The National Company Law Tribunal (NCLT)’s Hyderabad bench will give its ruling on the liquidation of the Deccan Chronicle Holdings Limited (DCHL) that run English dailies Deccan Chronicle, Asian Age, Financial Chronicle and Telugu daily Andhra Bhoomi, on 17 July, Tuesday. It will be clear whether the newspaper major will be wound up or handed over to a new management for revival.
The company is in the insolvency resolution process under the Insolvency and Bankruptcy Code (IBC) for the last two years. Before that, the DC group had faced a prolonged trail at the Debt Recovery Tribunal bench in Hyderabad, as over a dozen public and private sector banks and other private money lenders have filed cases against it.
The ruling of the NCLT bench headed by Ratakonda Murali will have nationwide significance as this will be a major case under the new IBC that came into force in the country two years ago and the promoters of the company face a clutch of criminal cases and a CBI probe too. At the same time, the DCHL is being treated as a “going company”—which means a running company that generates some assured turnover and specified liquid assets—by the Insolvency Resolution Professional (IRP).

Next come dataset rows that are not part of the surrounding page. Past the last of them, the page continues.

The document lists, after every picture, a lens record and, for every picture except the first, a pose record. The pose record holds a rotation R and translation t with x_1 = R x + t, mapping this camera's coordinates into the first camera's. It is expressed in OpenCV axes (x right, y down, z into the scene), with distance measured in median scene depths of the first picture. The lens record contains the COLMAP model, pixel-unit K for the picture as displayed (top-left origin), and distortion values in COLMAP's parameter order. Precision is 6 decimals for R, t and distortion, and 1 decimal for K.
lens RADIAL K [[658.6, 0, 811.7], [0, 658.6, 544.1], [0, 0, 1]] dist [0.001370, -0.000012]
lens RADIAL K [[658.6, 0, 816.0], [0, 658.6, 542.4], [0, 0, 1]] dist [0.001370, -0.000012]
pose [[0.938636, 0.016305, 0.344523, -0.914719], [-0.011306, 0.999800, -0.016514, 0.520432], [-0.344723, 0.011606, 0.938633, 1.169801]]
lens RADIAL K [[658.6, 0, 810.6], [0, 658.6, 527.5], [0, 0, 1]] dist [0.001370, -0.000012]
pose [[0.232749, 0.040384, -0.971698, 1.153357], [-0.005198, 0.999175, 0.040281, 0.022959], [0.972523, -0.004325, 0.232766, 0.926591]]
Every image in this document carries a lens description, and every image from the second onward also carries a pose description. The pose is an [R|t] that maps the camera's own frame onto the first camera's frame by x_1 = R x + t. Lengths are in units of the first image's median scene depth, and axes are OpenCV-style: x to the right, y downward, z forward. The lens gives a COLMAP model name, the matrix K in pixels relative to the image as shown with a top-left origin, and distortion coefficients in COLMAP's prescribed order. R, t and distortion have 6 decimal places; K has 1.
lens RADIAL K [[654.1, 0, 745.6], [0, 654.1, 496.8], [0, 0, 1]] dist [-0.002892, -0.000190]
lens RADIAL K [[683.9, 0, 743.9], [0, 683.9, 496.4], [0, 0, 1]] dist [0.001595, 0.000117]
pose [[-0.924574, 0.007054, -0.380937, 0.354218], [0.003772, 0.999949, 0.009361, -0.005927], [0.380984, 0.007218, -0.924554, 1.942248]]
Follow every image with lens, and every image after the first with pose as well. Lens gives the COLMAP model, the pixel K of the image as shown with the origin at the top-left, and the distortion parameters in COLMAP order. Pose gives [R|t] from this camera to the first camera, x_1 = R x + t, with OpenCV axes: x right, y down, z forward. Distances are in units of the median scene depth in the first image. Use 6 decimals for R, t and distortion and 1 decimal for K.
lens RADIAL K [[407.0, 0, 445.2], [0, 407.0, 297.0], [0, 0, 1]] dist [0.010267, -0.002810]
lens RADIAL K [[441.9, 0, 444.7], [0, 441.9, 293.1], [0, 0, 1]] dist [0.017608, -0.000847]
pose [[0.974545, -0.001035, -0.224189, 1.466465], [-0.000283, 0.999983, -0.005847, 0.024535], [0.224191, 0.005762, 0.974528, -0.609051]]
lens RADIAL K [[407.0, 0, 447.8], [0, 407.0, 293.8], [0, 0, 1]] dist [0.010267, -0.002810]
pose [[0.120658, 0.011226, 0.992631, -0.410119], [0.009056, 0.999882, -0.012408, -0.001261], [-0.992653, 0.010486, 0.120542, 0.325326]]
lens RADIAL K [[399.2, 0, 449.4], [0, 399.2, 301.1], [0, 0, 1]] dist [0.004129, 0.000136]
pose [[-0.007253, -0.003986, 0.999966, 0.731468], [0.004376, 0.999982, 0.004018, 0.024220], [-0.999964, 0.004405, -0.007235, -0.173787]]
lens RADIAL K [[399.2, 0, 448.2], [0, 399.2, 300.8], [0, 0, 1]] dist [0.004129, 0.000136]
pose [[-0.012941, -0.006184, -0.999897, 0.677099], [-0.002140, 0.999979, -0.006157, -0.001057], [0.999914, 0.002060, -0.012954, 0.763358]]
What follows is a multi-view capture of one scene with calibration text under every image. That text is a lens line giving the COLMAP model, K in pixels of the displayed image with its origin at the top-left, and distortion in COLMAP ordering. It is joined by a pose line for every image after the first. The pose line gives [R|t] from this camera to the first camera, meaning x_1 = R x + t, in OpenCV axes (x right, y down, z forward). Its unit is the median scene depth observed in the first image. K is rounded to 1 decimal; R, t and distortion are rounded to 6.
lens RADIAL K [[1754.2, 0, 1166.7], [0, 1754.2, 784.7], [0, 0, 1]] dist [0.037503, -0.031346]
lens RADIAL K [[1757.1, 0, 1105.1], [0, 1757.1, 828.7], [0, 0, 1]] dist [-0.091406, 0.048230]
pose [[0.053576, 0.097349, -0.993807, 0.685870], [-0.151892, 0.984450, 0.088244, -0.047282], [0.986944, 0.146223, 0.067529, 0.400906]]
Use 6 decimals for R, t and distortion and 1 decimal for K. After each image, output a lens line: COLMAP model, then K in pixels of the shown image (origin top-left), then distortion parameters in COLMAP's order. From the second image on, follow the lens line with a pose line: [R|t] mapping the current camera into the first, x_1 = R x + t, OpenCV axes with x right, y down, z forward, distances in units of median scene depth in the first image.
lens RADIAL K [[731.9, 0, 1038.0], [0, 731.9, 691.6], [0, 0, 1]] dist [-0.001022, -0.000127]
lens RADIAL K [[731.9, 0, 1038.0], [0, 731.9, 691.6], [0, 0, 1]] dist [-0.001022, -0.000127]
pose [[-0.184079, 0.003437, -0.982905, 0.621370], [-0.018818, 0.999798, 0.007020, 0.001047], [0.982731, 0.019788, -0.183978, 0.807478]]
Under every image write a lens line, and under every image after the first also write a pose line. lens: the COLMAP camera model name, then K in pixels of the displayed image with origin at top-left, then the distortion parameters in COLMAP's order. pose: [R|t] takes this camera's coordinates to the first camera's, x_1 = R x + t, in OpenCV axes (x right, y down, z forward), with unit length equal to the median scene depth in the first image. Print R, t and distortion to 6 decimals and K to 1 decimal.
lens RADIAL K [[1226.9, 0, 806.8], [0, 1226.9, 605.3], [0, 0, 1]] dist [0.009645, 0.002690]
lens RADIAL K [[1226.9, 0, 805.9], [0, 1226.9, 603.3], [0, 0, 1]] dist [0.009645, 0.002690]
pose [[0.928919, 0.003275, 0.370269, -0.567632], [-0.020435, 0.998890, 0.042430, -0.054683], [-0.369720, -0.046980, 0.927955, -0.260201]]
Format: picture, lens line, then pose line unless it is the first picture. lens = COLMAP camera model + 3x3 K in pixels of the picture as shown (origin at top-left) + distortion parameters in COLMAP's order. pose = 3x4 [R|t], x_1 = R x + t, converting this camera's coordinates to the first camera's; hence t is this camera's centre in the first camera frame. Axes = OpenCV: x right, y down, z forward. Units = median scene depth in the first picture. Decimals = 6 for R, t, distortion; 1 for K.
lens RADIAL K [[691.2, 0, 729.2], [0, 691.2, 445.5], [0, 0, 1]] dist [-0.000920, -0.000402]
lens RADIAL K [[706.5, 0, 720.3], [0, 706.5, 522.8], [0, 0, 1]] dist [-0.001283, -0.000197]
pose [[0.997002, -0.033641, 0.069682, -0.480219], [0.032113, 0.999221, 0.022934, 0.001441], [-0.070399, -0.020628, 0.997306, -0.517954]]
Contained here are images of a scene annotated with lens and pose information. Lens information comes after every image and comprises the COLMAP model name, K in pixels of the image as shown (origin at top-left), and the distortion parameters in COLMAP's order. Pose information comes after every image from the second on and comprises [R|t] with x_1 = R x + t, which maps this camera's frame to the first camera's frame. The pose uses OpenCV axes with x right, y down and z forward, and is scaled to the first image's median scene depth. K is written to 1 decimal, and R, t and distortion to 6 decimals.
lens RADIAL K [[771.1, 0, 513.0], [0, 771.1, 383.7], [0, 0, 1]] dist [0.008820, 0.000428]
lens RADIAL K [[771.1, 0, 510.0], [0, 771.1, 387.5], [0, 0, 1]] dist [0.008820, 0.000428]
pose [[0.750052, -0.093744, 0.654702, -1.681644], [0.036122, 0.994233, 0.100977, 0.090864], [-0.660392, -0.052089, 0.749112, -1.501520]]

IRP Mamata Binani, appointed by the NCLT, has worked out a detailed plan for the revival of the DC group, but failed to secure the mandatory 66% support from the lenders, who formed a committee of creditors (CoC). Binani put her revival plan for e-voting before the 35 member CoC from 11-12 July, but only 55.08% of them backed it. If a revival plan fails, as per the IBC, liquidation is the logical next step to recover the dues from the company.
As per sources from the CoC, which includes public and private bankers, the IRP’s revival plan included a bid from Srei Infrastructure Finance Limited, a Kolkata-based company with over three decades standing in infrastructure and investment finance, with a promise of investment of Rs 850 crore. Later, the Srei is understood to have submitted a revised plan of investment of around Rs 1,000 crore.
This amount is meagre in view of the DCHL’s piled up debts of around Rs 6,500 crore, but the IRP is learnt to have been satisfied with the pro-employees’ stand of the Srei, which has around 77,000 employees on its rolls. Srei, which holds equity in the DC, is also viewed by some bankers that, it was a proxy to the beleaguered promoters—T. Venkattram Reddy and T. Vinayak Ravi Reddy.
According to sources from public sector Canara Bank, a major lender with around Rs 330 crore debt to DC and the first complainant to the CBI, the Srei’s plan woefully falls short of the minimum amount needed to clear the debts of the company, leave alone revive it. “The amount specified in the IRP’s plan was too small, so we had rejected it,” said a source from Canara Bank on the condition of anonymity.
Binani, who refused to comment on the tussle on Friday, simply maintained that the entire issue would be placed before the NCLT, to which she is accountable, and the tribunal would decide the fate of the DCHL. Sources close to Binani told this newspaper that her major concern was to protect the interests of around 1,400 employees who depend on the DCHL’s businesses.
That is the reason why she was treating the DC group as a “going concern”. It might not be proper to sell off its assets like in the case of a closed unit as the livelihood of employees would be affected. The NCLT’s decision is awaited on this.